$y^2+5xy+6x^2-9x-4y=0$ where $x$ and $y$ are integers Need some help solving this for integers $x$ and $y$:
$$
y^2+5xy+6x^2-9x-4y=0
$$
I managed to make something like this:
$$
(y+3x-4)(y+2x)=x\\
(y+3x)(y+2x-3)=y
$$
Find integers for $x$ and $y$ that satisfy the equations above.
But, what do I do next, or is this a bad approach?

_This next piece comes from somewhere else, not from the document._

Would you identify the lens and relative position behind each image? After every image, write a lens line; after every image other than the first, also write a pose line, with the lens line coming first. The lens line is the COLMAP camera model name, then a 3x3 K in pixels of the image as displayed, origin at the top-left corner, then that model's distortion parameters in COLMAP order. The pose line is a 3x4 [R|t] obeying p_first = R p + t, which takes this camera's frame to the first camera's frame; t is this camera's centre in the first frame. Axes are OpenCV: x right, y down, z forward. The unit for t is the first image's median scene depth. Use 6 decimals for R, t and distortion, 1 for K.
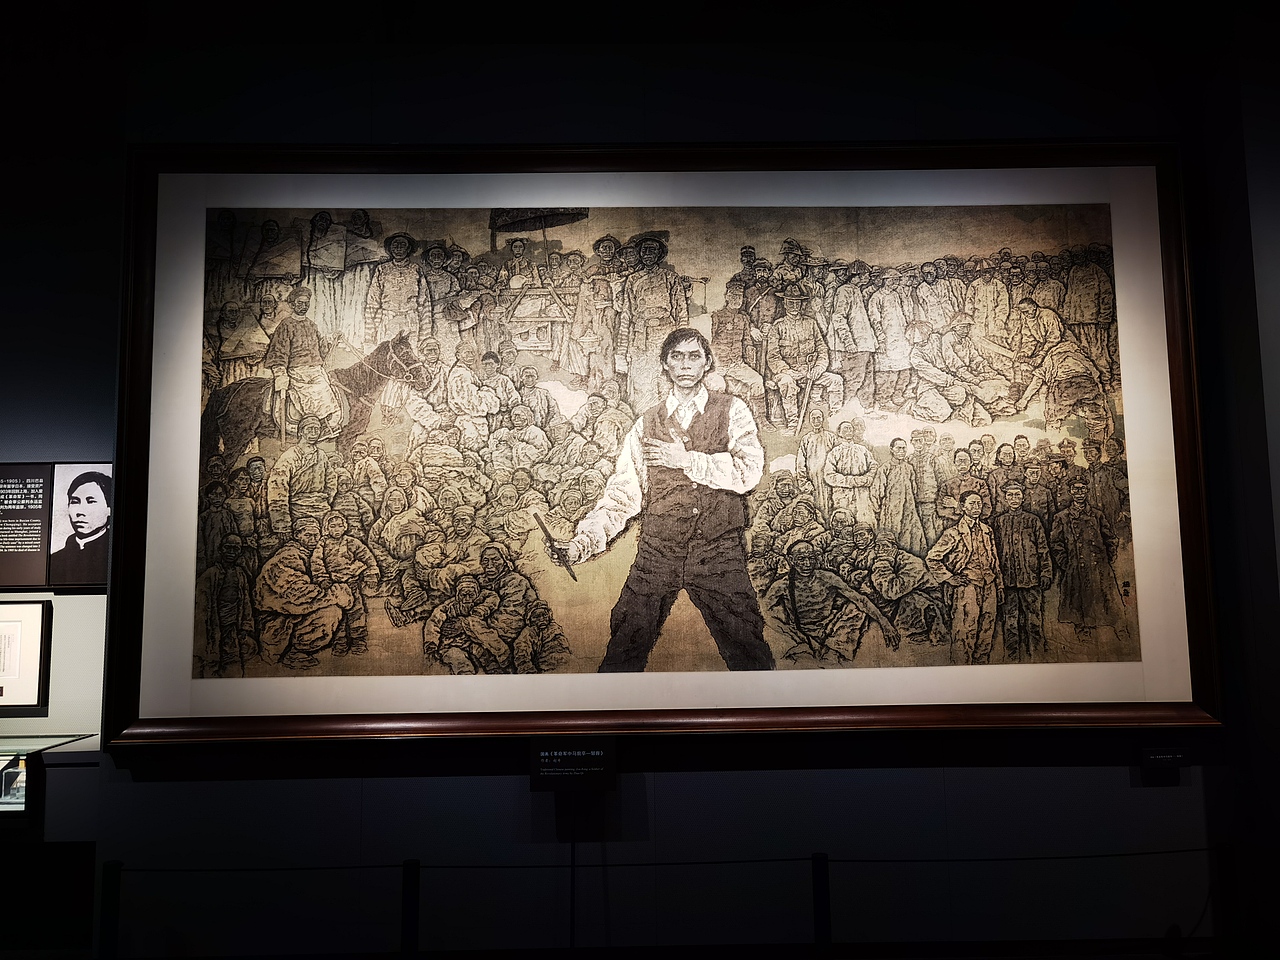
lens RADIAL K [[1018.7, 0, 641.2], [0, 1018.7, 475.3], [0, 0, 1]] dist [0.006253, 0.014235]
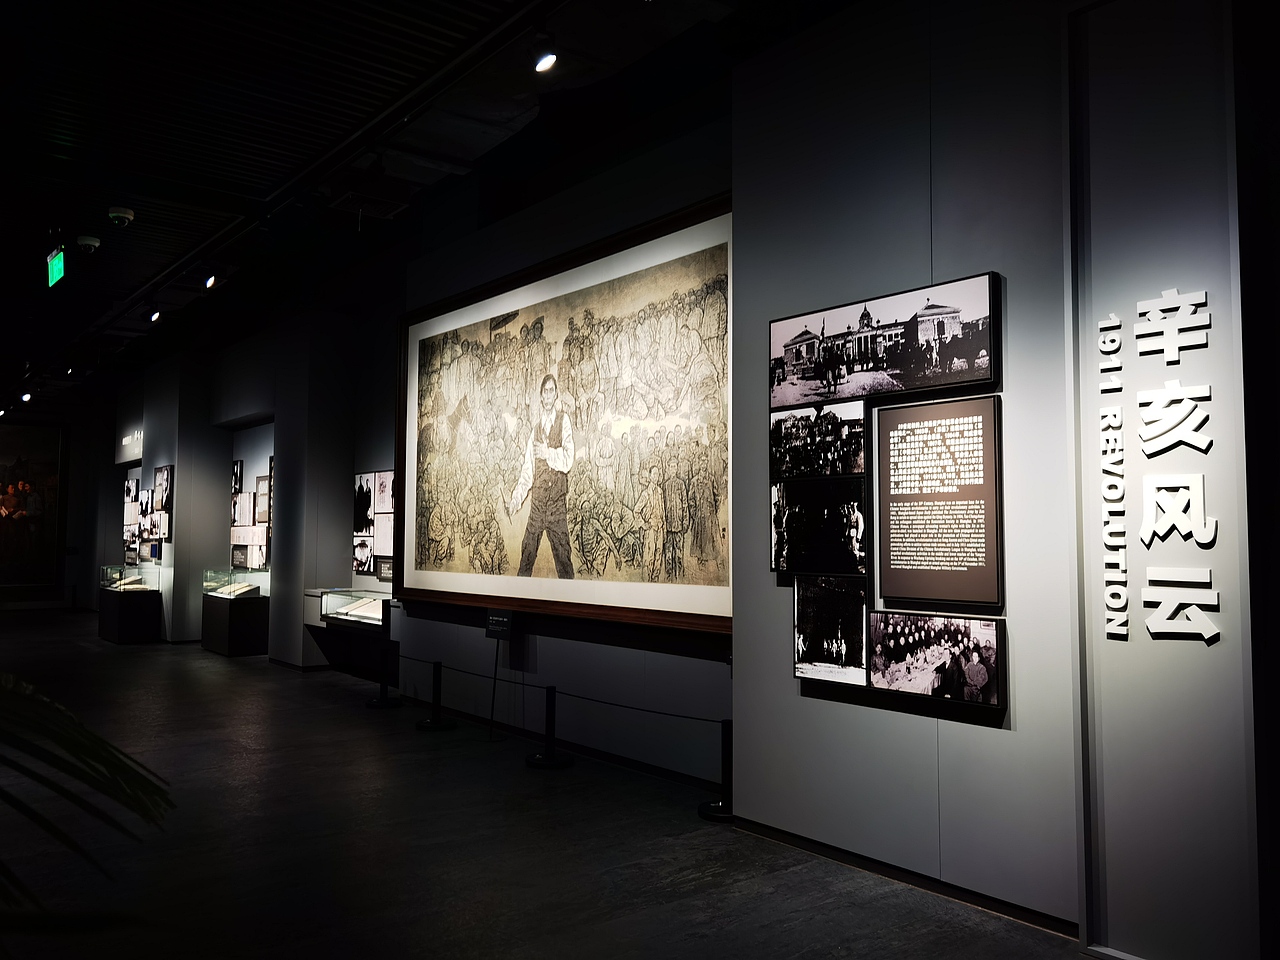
lens RADIAL K [[1018.7, 0, 639.9], [0, 1018.7, 486.0], [0, 0, 1]] dist [0.006253, 0.014235]
pose [[0.614848, -0.023712, -0.788289, 1.456109], [0.072346, 0.997029, 0.026437, 0.004598], [0.785320, -0.073284, 0.614737, 0.083147]]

 A: The equation defines a conic section, and as a first step you could put it into a more standard form. Let $u,v$ be variables to replace $x,y$, where $x=u+a$ and $y=v+b$. Here, $a,b$ are fixed (but not yet known) integers. This turns the equation into:
$$(v+b)^2+5(u+a)(v+b)+6(u+a)^2-9(u+a)-4(v+b)=0$$
$$v^2+5uv+6u^2+(2b+5a-4)v+(5b+12a-9)u+(b^2+5ab+6a^2-9a-4b)=0$$
We would like to choose $a,b$ so that the $v$ and $u$ terms vanish. A little linear algebra gives that this happens when $a=2$ and $b=-3$. So you have:
$$v^2+5uv+6u^2-3=0$$
$$v^2+5uv+6u^2=3$$
Now, much easier to factor:
$$(v+2u)(v+3u)=3$$
And you could use the various integer factorizations of $3$ to solve for possible pairs $(u,v)$, and then convert back to pairs $(x,y)$.

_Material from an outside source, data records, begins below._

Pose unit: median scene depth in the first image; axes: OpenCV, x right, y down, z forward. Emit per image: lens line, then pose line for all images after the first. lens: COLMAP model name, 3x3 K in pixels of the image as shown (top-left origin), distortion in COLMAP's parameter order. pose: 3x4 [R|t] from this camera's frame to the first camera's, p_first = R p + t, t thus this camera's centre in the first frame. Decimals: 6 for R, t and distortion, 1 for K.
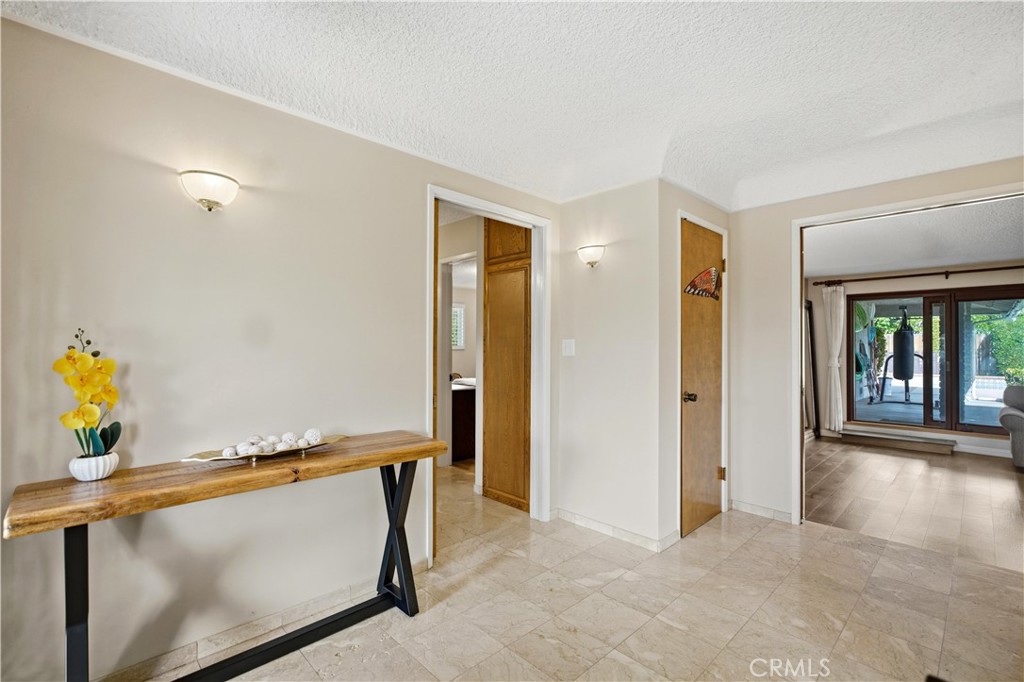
lens RADIAL K [[464.7, 0, 514.4], [0, 464.7, 336.3], [0, 0, 1]] dist [-0.015833, 0.004054]
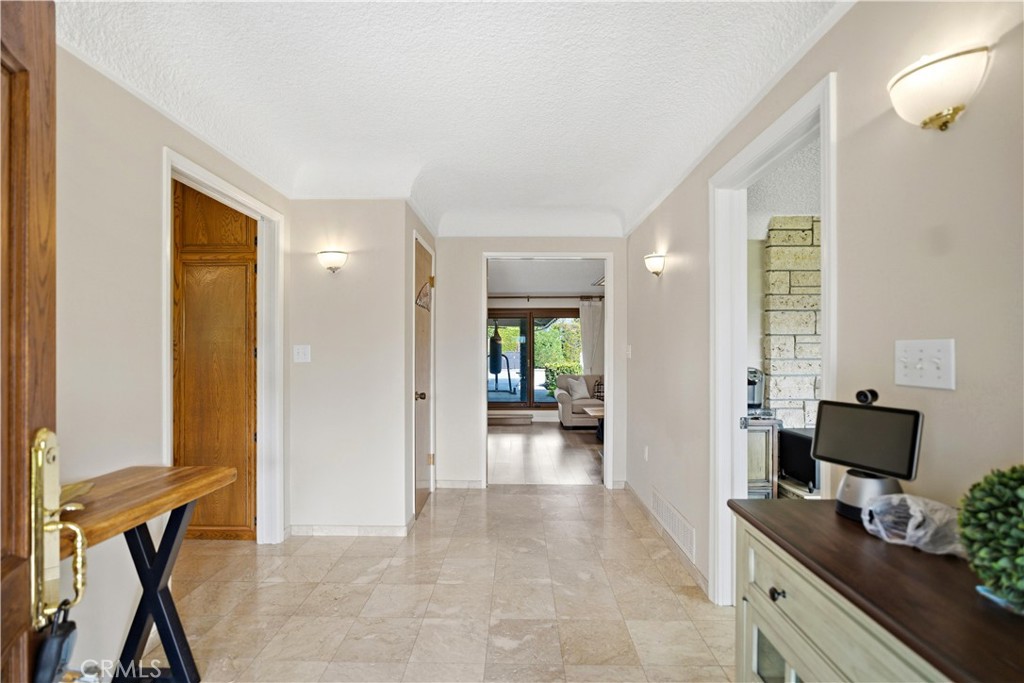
lens RADIAL K [[464.7, 0, 516.5], [0, 464.7, 346.8], [0, 0, 1]] dist [-0.015833, 0.004054]
pose [[0.701804, -0.001862, 0.712367, -0.253763], [-0.009814, 0.999876, 0.012283, -0.006218], [-0.712302, -0.015612, 0.701699, 0.025725]]
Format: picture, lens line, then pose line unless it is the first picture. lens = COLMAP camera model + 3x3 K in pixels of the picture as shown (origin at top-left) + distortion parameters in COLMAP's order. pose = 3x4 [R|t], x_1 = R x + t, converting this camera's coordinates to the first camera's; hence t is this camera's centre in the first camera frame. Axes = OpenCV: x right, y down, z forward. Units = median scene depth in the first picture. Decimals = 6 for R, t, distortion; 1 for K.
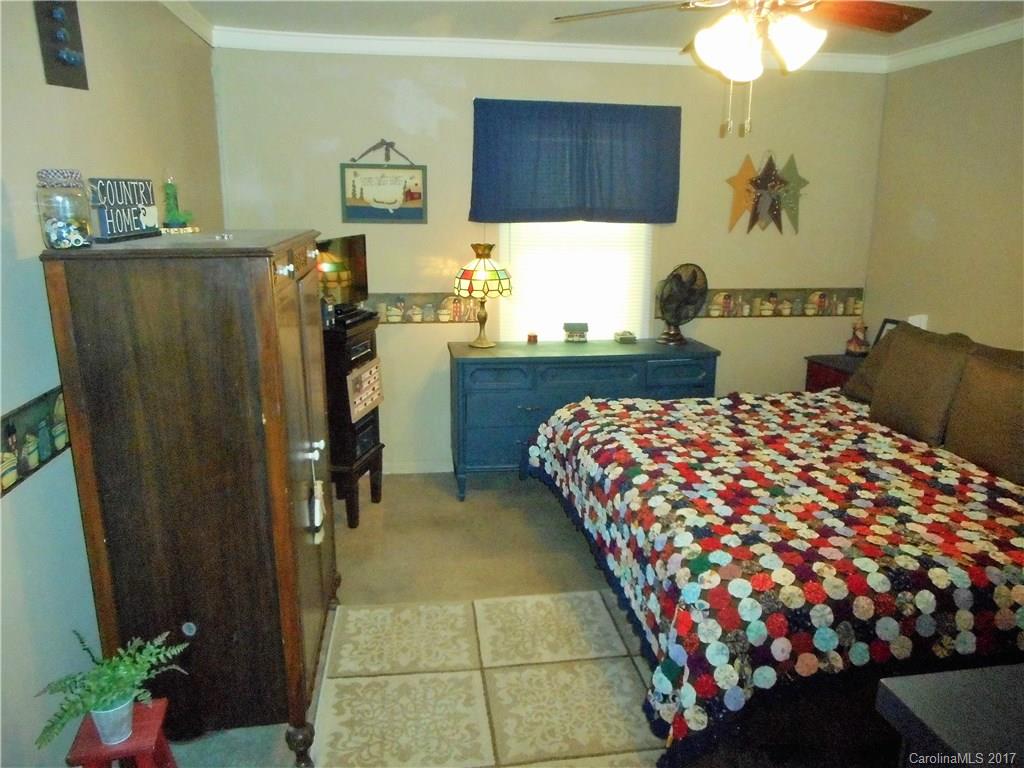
lens RADIAL K [[774.6, 0, 513.9], [0, 774.6, 385.6], [0, 0, 1]] dist [0.005584, 0.010105]
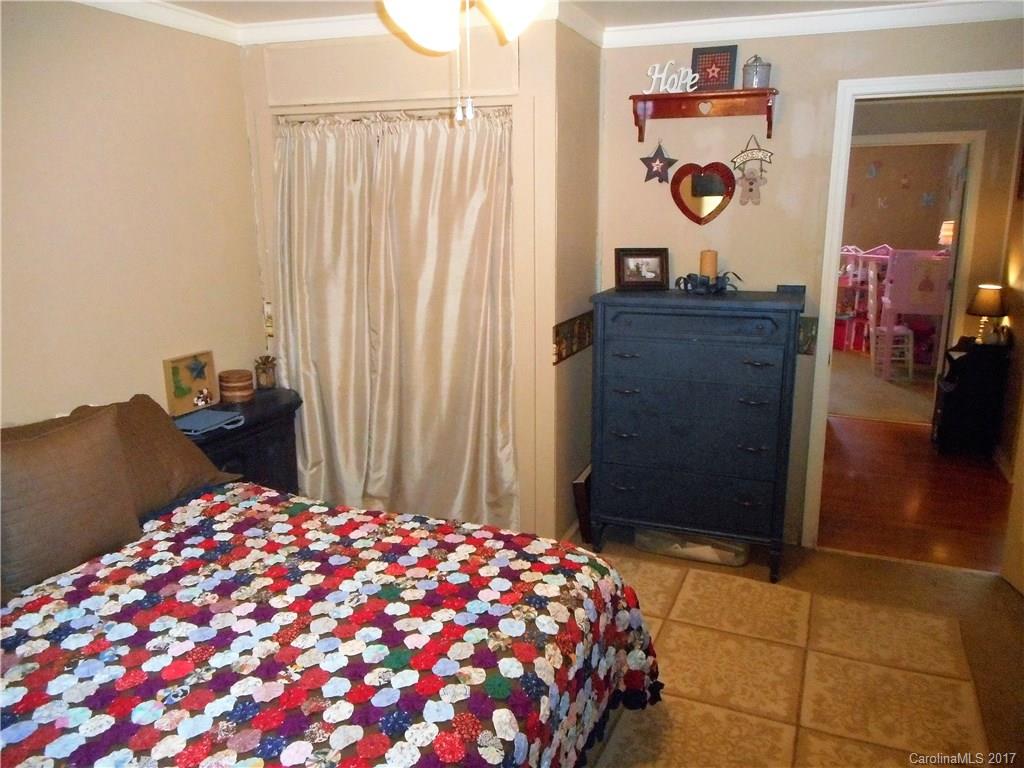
lens RADIAL K [[774.6, 0, 513.2], [0, 774.6, 379.7], [0, 0, 1]] dist [0.005584, 0.010105]
pose [[-0.855056, -0.116452, 0.505289, -0.118776], [0.116329, 0.906538, 0.405780, -0.328811], [-0.505318, 0.405744, -0.761594, 1.357524]]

A: $$  (y+3x -3)(y+2x - 1)= y^2 + 5 yx + 6 x^2 -9x-4y +3  $$
$$  (y+3x -3)(y+2x - 1)= 3  $$
A: Hint:  written as a quadratic in $\,y\,$, the discriminant of $\;y^2+(5x-4)y+3x(2x-3)\,$ must be a perfect square: $\;\Delta_y=(5x-4)^2-12x(2x-3)=x^2 - 4 x + 16=(x-2)^2+12\,$.
A: We have $$(y+3x)(y+2x)-(9x+4y)=0$$
so if we put $a=y+3x$ and $b=y+2x$ we get $$ab-a-3b=0\implies b={a\over a-3}$$
so $a-3\mid a$ and thus $a-3\mid 3$ so $a-3\in\{-3,-1,1,3\}$ so $a\in\{0,2,4,6\}$ and corresponding $b\in\{0,-2,4,2 \}$ Now for each pair $(a,b)$ solve for $x$ and $y$...